Writing about invisible people is difficult because you have to make them three-dimensional. People have an inherent dignity in real life, so they should have it on the page. People have hardships and humour in the real world, so they should have it in fictional dimensions. Writing about invisible people is challenging because if you gaze at them too hard with your pen then the writing becomes unfair scrutiny, and if you do not look hard enough you miss important details and the writing becomes careless. The hardest part about writing The Neighbourhood Watch was overcoming a personal sense of heroism, like I had “saved” people through the writing. I merely created a literary moment as an African writer for an African reader in which we could encounter our reality and agree on whether what was written and what was read were in congruence. That is all I can do as a writer: be an arbiter of reality — a position of weakness. The reader, however, is infinitely more powerful: they are the administrator of reality — they can change this reality in which The Neighbourhood Watch is set.
Irenosen Okojie
Toni Morrison once said of not writing to fit the mainstream, “I stood at the edge…And let the rest of the world move over to where I was.” Your work also seems to be written from the edge. When did you realise you could stand at the edge? What gave you permission?

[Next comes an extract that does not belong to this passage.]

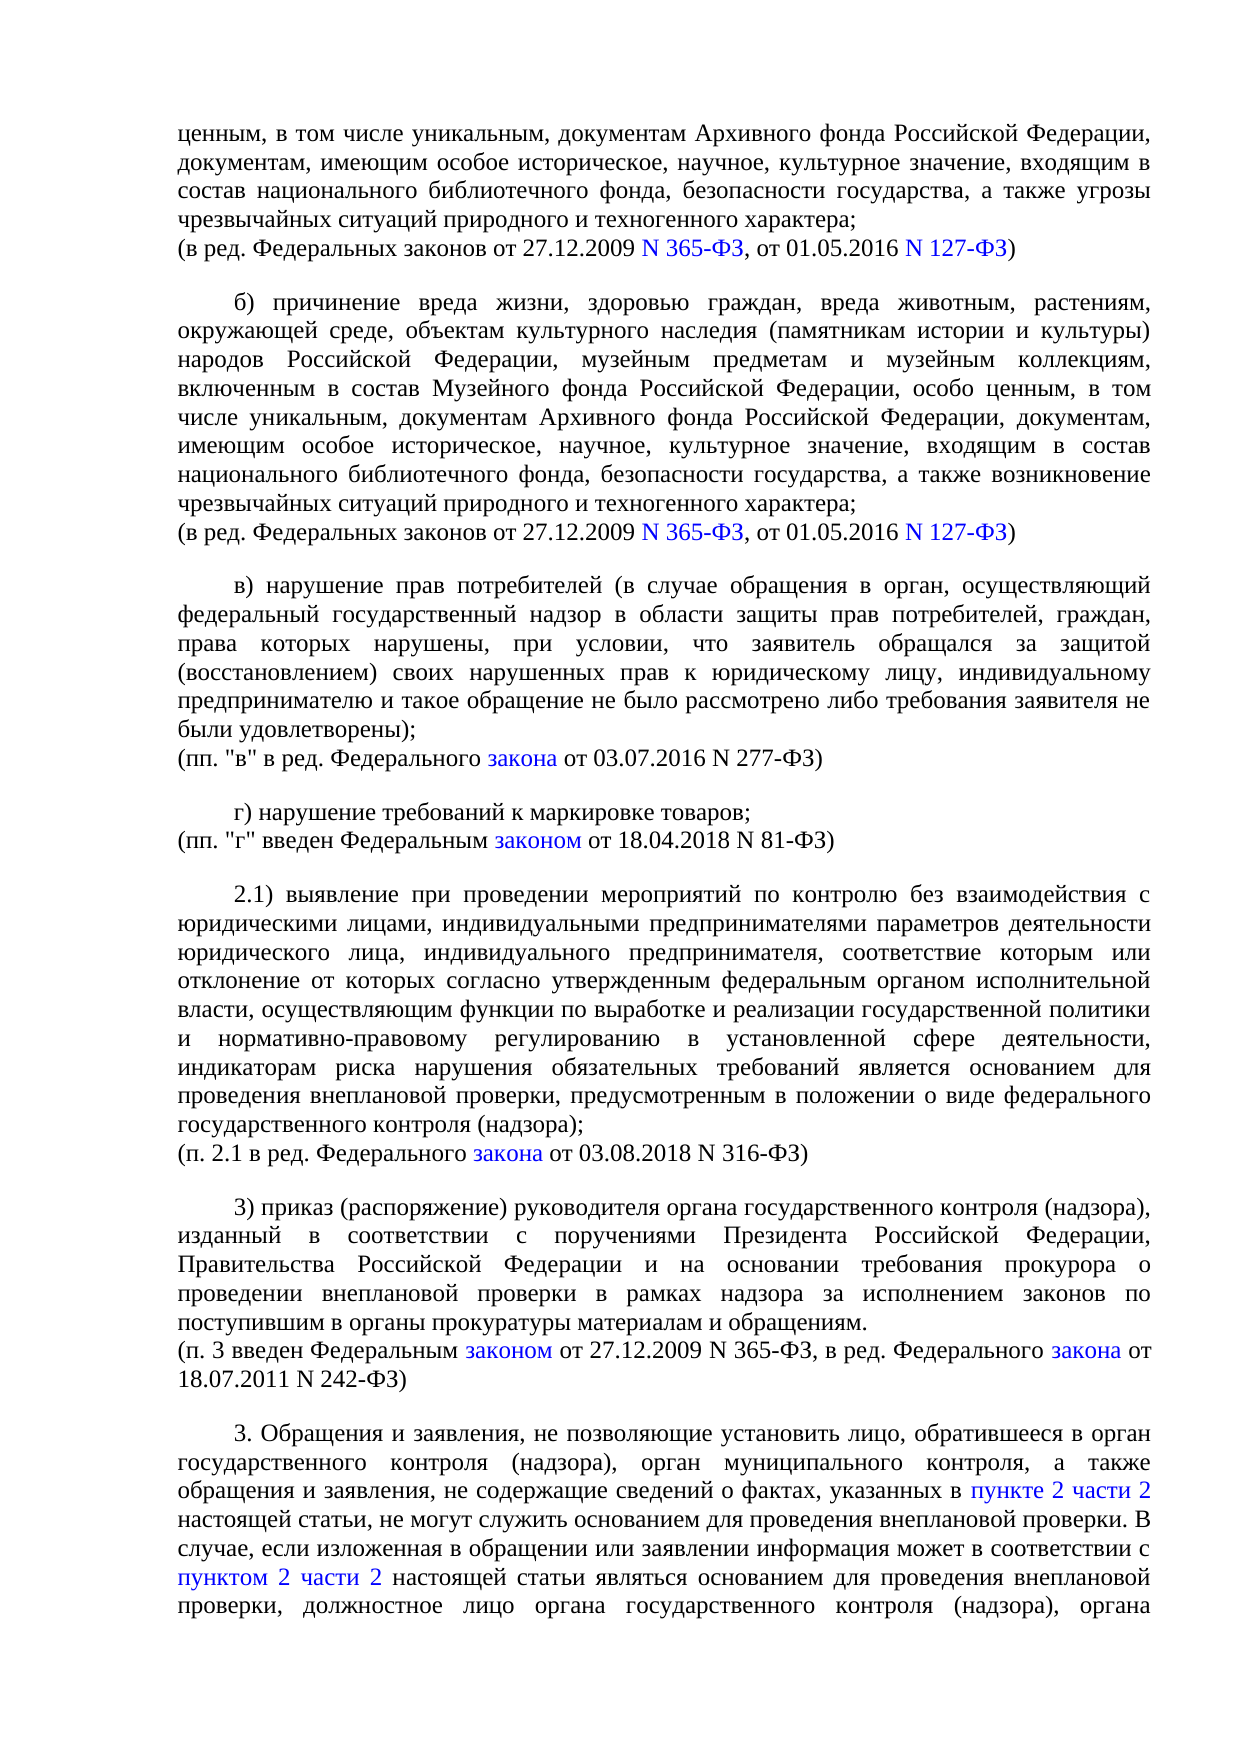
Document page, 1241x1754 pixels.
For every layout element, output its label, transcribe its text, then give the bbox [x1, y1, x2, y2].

It’s amazing that you bring up Toni because Toni is the one that showed me the way. The reason for that is, obviously, I always had this sort of slightly eclectic perspective on stuff. And I’m a big Toni Morrison fan. I was reading her interviews when I was younger and I read a quote where she said, “if there’s a book you want to write that isn’t out there, write it into existence”. Something along those lines. And that really stayed with me because I thought, that’s what I want to do. I want to write the kind of books that I would have loved to read. And the fascinating thing about being at the edge, the periphery, is that people don’t see you coming. In a way, you always have this kind of quiet assassin thing about you. People expect other things. So that allows you to kind of quietly work on your craft, feed yourself and also seek out other voices that make you feel empowered in that space. And that’s one of the things I did, seeking out people like the Amos Tutuolas, the Toni Morrisons, you know, the Bessie Heads, people that just gave me that sort of courage. It made me feel like this is my natural path and I’m not gonna veer away from it just because it’s not the popular thing. Just because something is popular doesn’t mean it’s always going to be.
Do you worry that readers might not quite understand your experimental style or might take some time to settle into your work? Do you see your brand of literary experiment as a risk?

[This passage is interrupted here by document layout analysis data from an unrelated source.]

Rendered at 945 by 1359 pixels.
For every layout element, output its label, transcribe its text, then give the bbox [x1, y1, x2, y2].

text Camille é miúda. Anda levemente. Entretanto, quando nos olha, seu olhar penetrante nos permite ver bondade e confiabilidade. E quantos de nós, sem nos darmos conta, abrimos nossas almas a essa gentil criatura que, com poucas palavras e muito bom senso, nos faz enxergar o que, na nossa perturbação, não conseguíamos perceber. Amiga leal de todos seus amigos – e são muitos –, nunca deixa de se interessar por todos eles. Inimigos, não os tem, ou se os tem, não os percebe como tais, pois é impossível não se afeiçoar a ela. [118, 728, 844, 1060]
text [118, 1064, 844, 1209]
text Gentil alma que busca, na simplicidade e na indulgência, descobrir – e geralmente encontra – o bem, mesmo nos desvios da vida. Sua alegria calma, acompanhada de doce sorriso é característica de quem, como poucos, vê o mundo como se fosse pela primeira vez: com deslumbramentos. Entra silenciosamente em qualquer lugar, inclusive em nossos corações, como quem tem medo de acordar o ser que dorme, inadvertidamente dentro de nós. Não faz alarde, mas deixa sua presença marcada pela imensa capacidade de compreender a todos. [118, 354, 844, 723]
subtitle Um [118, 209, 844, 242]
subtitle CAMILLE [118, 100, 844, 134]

For me, it’s more about the risk as an artist. Personally, I just want to be challenging myself as a writer. So that’s kind of part of my ethos. There’s something about creating a world with no boundaries that speaks to me as a writer, because then I get excited about coming to the page. If I feel like I’m coming to the page, and I’m treading over old ground, in a sense, it doesn’t really do anything for me. I would consider myself an experimental writer. I don’t get offended by that or upset about it, because it just depends on how you see it. Some people will say, oh, yeah, you know, the work is experimental, but it’s still accessible. Others will say the work is experimental, and I really just don’t get it, it’s just not for me. I completely understand both perspectives.